1

I have an url and would like to parse and extract params from it. My implementation is based on the following stackoverflow post

However my url is more complex than the one used in the post above. It looks like this:

https://example.com/cdscontent/login?initialURI=https%3A%2F%2Fexample.com%2Fdashboard%2F%3Fportal%3Dmyportal%26LO%3D4%26contentid%3D10007.786471%26viewmode%3Dcontent%26variant%3D%2Fmyportal%2F

As you can see it has the param initialURI which is (encoded) url itself and the order of the params in it cannot be changed.

When I run org.apache.http.client.utils.URLEncodedUtils#parse it returns

[initialURI=https://example.com/dashboard/?portal=myportal, LO=4, contentid=10007.786471, viewmode=content, variant=/myportal/]

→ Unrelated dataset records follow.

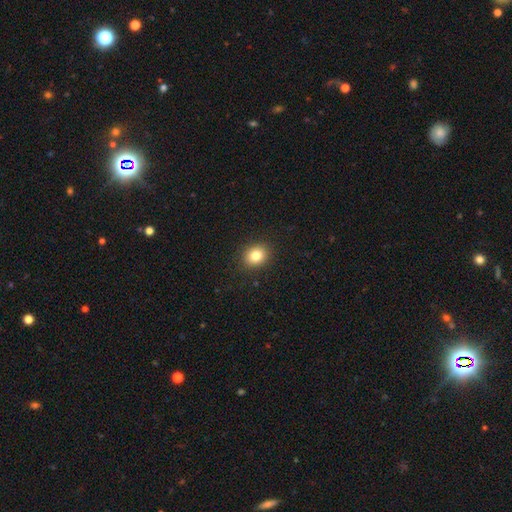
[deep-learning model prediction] A smooth galaxy with no disk features (83%) that is round (57%). Merging: none (90%).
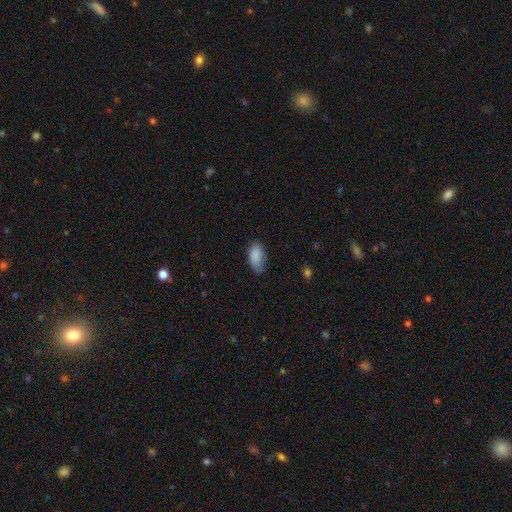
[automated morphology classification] A smooth galaxy with no disk features (88%) that is in between round and cigar-shaped (93%).

Vote fractions:
- Smooth or featured? smooth: 88% / star or artifact: 7% / featured or disk: 5%
- How rounded? in between: 93% / cigar-shaped: 4% / round: 3%
- Merging? none: 69% / minor disturbance: 25% / major disturbance: 5% / merger: 1%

as you can see it parses every param except portal. It is still bound to https://example.com/dashboard/ In other words I am expecting this:

[initialURI=https://example.com/dashboard/, portal=myportal, LO=4, contentid=10007.786471, viewmode=content, variant=/myportal/]

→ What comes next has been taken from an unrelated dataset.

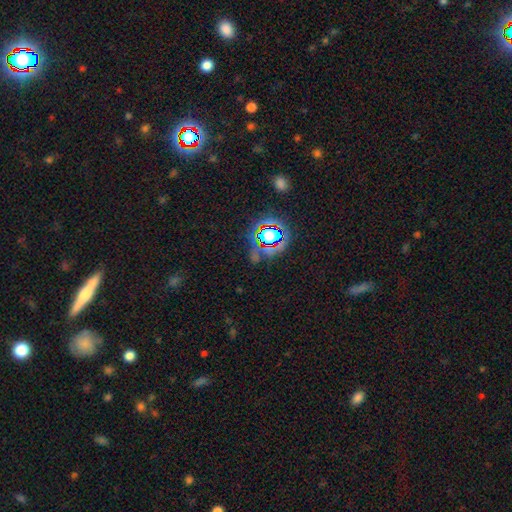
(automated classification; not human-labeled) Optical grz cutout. It shows a star or artifact, not a galaxy (74%).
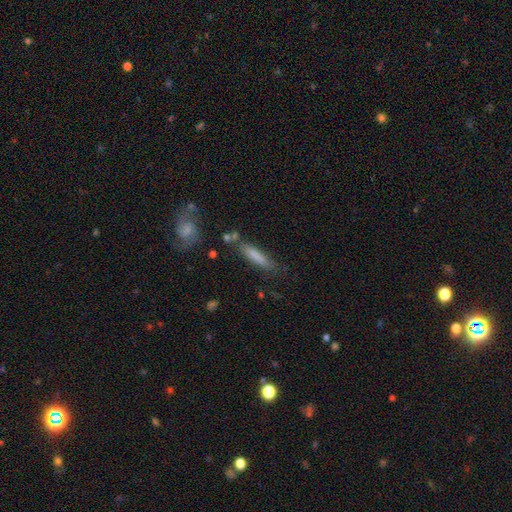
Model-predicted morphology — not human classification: type=smooth (74%); roundness=cigar-shaped (85%); merging=none (74%).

Am I doing here something wrong or do you think that URLEncodedUtils#parse cannot handle this case?

Do you have any alternative to suggest?

Thx a lot!

Unit test to try

public class UrlParserTest {

  @Test
  public void testParseUrl() throws UnsupportedEncodingException, URISyntaxException {

    String url =
        "https://www.example.com/cdscontent/login?initialURI=https%3A%2F%2Fwww.example.com%2Fdashboard%2F%3Fportal%3Dmyportal%26LO%3D4%26contentid%3D10007.786471%26viewmode%3Dcontent%26variant%3D%2Fmyportal%2F";

    String decoded = URLDecoder.decode(url, "UTF-8");
    List<NameValuePair> params = URLEncodedUtils.parse(new URI(decoded), "UTF-8");
    System.out.println(params);
  }

}
amsalk
  • 577
  • 1
  • 5
  • 23
  • I can see `?portal=myportal` just fine, your code works – Mark Dec 19 '18 at 09:26
  • yeah but still as a part of `initialURI` unlike `LO`, `contentid` etc. – amsalk Dec 19 '18 at 09:28
  • I see now, your url `https://www.example.com/` has the query parameter `initialURI` which contains another url and other query parameters. What's the expected behaviour? That all query parameters belong to the url in `initialURI`? – Mark Dec 19 '18 at 09:34
  • Thats right and I've updated the question with the expected behavior. – amsalk Dec 19 '18 at 09:40
  • It is clear that you have to get `initialURI` query param value first by parsing the initial string, secondly parse the `initialURI` value. –  Dec 19 '18 at 10:17

1 Answers1

0

What are we working with

You have the following url (decoded):

https://www.example.com/cdscontent/login?initialURI=https://www.example.com/dashboard/?portal=myportal&LO=4&contentid=10007.786471&viewmode=content&variant=/myportal/

This url consists of the main url:

https://www.example.com/cdscontent/login

which has 1 query parameter initialURI:

https://www.example.com/dashboard/?portal=myportal&LO=4&contentid=10007.786471&viewmode=content&variant=/myportal/

This url has multiple query parameters (the ones you're looking for):

portal=myportal&LO=4&contentid=10007.786471&viewmode=content&variant=/myportal/

Solution

Step 1:

We first must get the url in the query parameter initialURI:

 List<NameValuePair> params = URLEncodedUtils.parse(new URI(url), Charset.forName("UTF-8"));

// Find first NameValuePair where the name equals initialURI
Optional<NameValuePair> initialURI = params.stream()
        .filter(e -> e.getName().equals("initialURI"))
        .findFirst();

System.out.println(initialURI);

This prints:

Optional[initialURI=https://www.example.com/dashboard/?portal=myportal&LO=4&contentid=10007.786471&viewmode=content&variant=/myportal/]

Step 2:

Now we can get the query parameters of this url and print them:

List<NameValuePair> initialParams = URLEncodedUtils
        .parse(new URI(initialURI.get().getValue()), Charset.forName("UTF-8"));

System.out.println(initialParams);

This results in:

[portal=myportal, LO=4, contentid=10007.786471, viewmode=content, variant=/myportal/]

Note

This is not entirely your expected behavior, you expected initialURI=https://example.com/dashboard/ to be in the list aswell. However you can see that this is not a query parameter, the entire url in initialURI (with it's query parameters) is the query parameter.

Mark
  • 5,089
  • 2
  • 20
  • 31